• _Available records_:
···

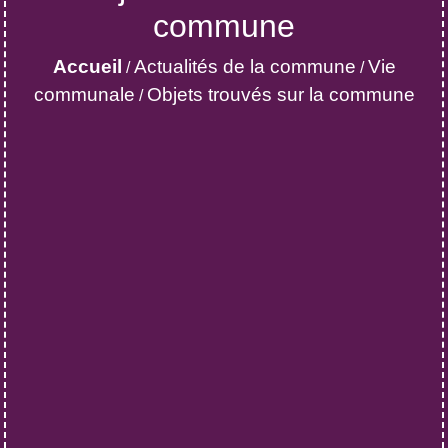
commune
Accueil
Actualités de la commune
Vie
/
/
communale
Objets trouvés sur la commune
/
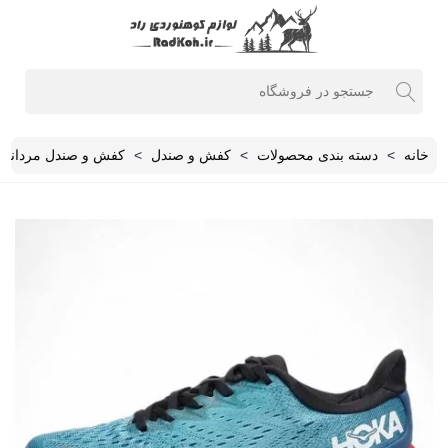
خانه
>
دسته بندی محصولات
>
کفش و صندل
>
کفش و صندل مردانه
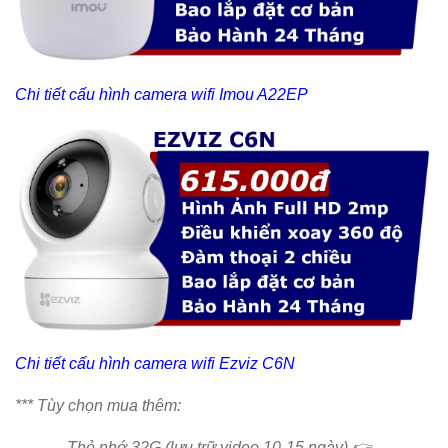
Chi tiết cấu hình camera wifi Imou A22EP
Chi tiết cấu hình camera wifi Ezviz C6N
*** Tùy chọn mua thêm:
Thẻ nhớ 32G (lưu trữ video 10-15 ngày) 👉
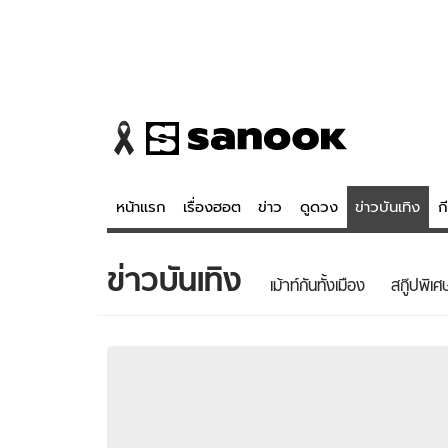
หน้าแรก
เรื่องฮอต
ข่าว
ดูดวง
ข่าวบันเทิง
ก
ข่าวบันเทิง
ข่าว
ดูดวง - 
เม้าท์กันทั้งเมือง
สกู๊ปพิเศ
เรื่องฮอต
ดูดวง
ข่าว
หวยไทย
ข่าวบันเทิง
สถิติหวยไท
ข่าวกีฬา
หวยลาว
ข่าวเศรษฐกิจ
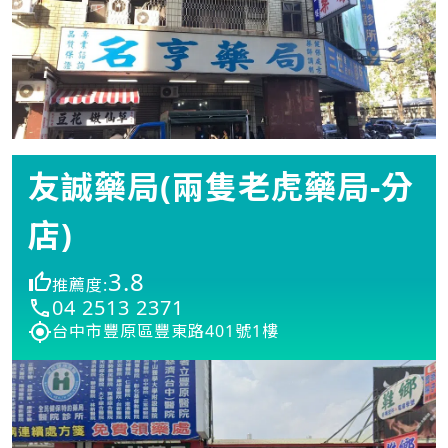
友誠藥局(兩隻老虎藥局-分
店)
3.8
推薦度:
04 2513 2371
台中市豐原區豐東路401號1樓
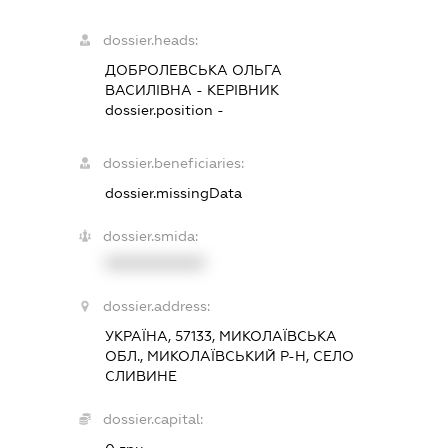
dossier.heads:
ДОБРОЛЕВСЬКА ОЛЬГА
ВАСИЛІВНА
-
КЕРІВНИК
dossier.position -
dossier.beneficiaries:
dossier.missingData
dossier.smida:
XXXXXXXXXX
dossier.address:
УКРАЇНА, 57133, МИКОЛАЇВСЬКА
ОБЛ., МИКОЛАЇВСЬКИЙ Р-Н, СЕЛО
СЛИВИНЕ
dossier.capital:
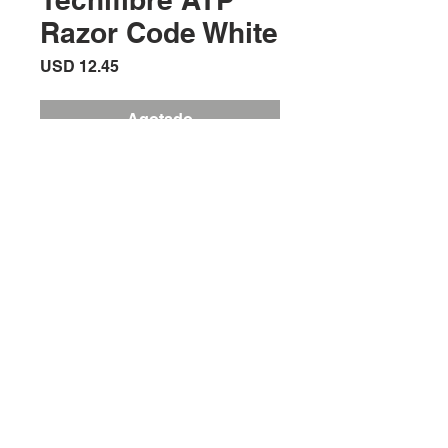
Razor Code White
Precio
USD 12.45
Agotado
Tecnifibre ATP Razor Code white
Ubicación:
2305 North 10th Street
Mcallen, Texas 78501
Horario de la tienda
Lunes a sábado: 10:00 a. M. A 7:00 p.
M.
Domingo cerrado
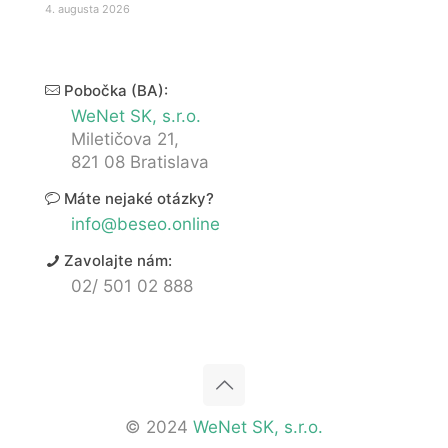
4. augusta 2026
Pobočka (BA):
WeNet SK, s.r.o.
Miletičova 21,
821 08 Bratislava
Máte nejaké otázky?
info@beseo.online
Zavolajte nám:
02/ 501 02 888
© 2024
WeNet SK, s.r.o.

···

• _What is being asked_: Nothing but the lines from the one containing "Tecnifibre ATP Razor Code white" through the end of the listing is to be output, and those lines are to be output exactly, pictures excluded.

• _Solution to the problem_:
Tecnifibre ATP Razor Code white
Ubicación:
2305 North 10th Street
Mcallen, Texas 78501
Horario de la tienda
Lunes a sábado: 10:00 a. M. A 7:00 p.
M.
Domingo cerrado
4. augusta 2026
Pobočka (BA):
WeNet SK, s.r.o.
Miletičova 21,
821 08 Bratislava
Máte nejaké otázky?
info@beseo.online
Zavolajte nám:
02/ 501 02 888
© 2024
WeNet SK, s.r.o.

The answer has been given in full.